> MATERIAL PROVIDED

-.-.-

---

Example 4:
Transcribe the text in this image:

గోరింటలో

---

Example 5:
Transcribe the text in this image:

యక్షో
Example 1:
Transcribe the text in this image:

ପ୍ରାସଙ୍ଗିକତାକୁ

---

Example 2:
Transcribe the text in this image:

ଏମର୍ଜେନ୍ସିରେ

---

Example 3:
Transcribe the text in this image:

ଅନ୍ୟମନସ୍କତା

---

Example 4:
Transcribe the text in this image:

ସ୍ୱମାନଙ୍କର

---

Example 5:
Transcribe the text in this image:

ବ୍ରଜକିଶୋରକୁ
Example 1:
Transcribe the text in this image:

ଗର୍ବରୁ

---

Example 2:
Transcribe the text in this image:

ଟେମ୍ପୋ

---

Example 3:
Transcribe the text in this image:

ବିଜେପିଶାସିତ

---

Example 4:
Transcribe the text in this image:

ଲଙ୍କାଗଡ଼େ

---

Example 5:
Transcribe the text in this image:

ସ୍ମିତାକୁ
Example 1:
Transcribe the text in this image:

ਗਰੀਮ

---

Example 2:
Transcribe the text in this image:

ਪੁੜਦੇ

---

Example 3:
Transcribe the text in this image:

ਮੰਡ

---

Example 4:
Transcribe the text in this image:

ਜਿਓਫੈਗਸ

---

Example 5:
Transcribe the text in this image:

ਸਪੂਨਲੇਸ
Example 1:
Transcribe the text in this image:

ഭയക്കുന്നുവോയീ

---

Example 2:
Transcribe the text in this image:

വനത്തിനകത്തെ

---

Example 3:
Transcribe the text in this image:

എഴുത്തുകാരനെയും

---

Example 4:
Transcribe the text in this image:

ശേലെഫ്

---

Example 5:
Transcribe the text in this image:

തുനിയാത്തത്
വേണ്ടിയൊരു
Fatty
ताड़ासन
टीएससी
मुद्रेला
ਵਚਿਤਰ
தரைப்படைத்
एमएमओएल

-.-.-

> PROBLEM REQUIREMENTS
All of the material should be set down exactly as it reads.

> ANSWER SPACE
---

Example 4:
Transcribe the text in this image:

గోరింటలో

---

Example 5:
Transcribe the text in this image:

యక్షో
Example 1:
Transcribe the text in this image:

ପ୍ରାସଙ୍ଗିକତାକୁ

---

Example 2:
Transcribe the text in this image:

ଏମର୍ଜେନ୍ସିରେ

---

Example 3:
Transcribe the text in this image:

ଅନ୍ୟମନସ୍କତା

---

Example 4:
Transcribe the text in this image:

ସ୍ୱମାନଙ୍କର

---

Example 5:
Transcribe the text in this image:

ବ୍ରଜକିଶୋରକୁ
Example 1:
Transcribe the text in this image:

ଗର୍ବରୁ

---

Example 2:
Transcribe the text in this image:

ଟେମ୍ପୋ

---

Example 3:
Transcribe the text in this image:

ବିଜେପିଶାସିତ

---

Example 4:
Transcribe the text in this image:

ଲଙ୍କାଗଡ଼େ

---

Example 5:
Transcribe the text in this image:

ସ୍ମିତାକୁ
Example 1:
Transcribe the text in this image:

ਗਰੀਮ

---

Example 2:
Transcribe the text in this image:

ਪੁੜਦੇ

---

Example 3:
Transcribe the text in this image:

ਮੰਡ

---

Example 4:
Transcribe the text in this image:

ਜਿਓਫੈਗਸ

---

Example 5:
Transcribe the text in this image:

ਸਪੂਨਲੇਸ
Example 1:
Transcribe the text in this image:

ഭയക്കുന്നുവോയീ

---

Example 2:
Transcribe the text in this image:

വനത്തിനകത്തെ

---

Example 3:
Transcribe the text in this image:

എഴുത്തുകാരനെയും

---

Example 4:
Transcribe the text in this image:

ശേലെഫ്

---

Example 5:
Transcribe the text in this image:

തുനിയാത്തത്
വേണ്ടിയൊരു
Fatty
ताड़ासन
टीएससी
मुद्रेला
ਵਚਿਤਰ
தரைப்படைத்
एमएमओएल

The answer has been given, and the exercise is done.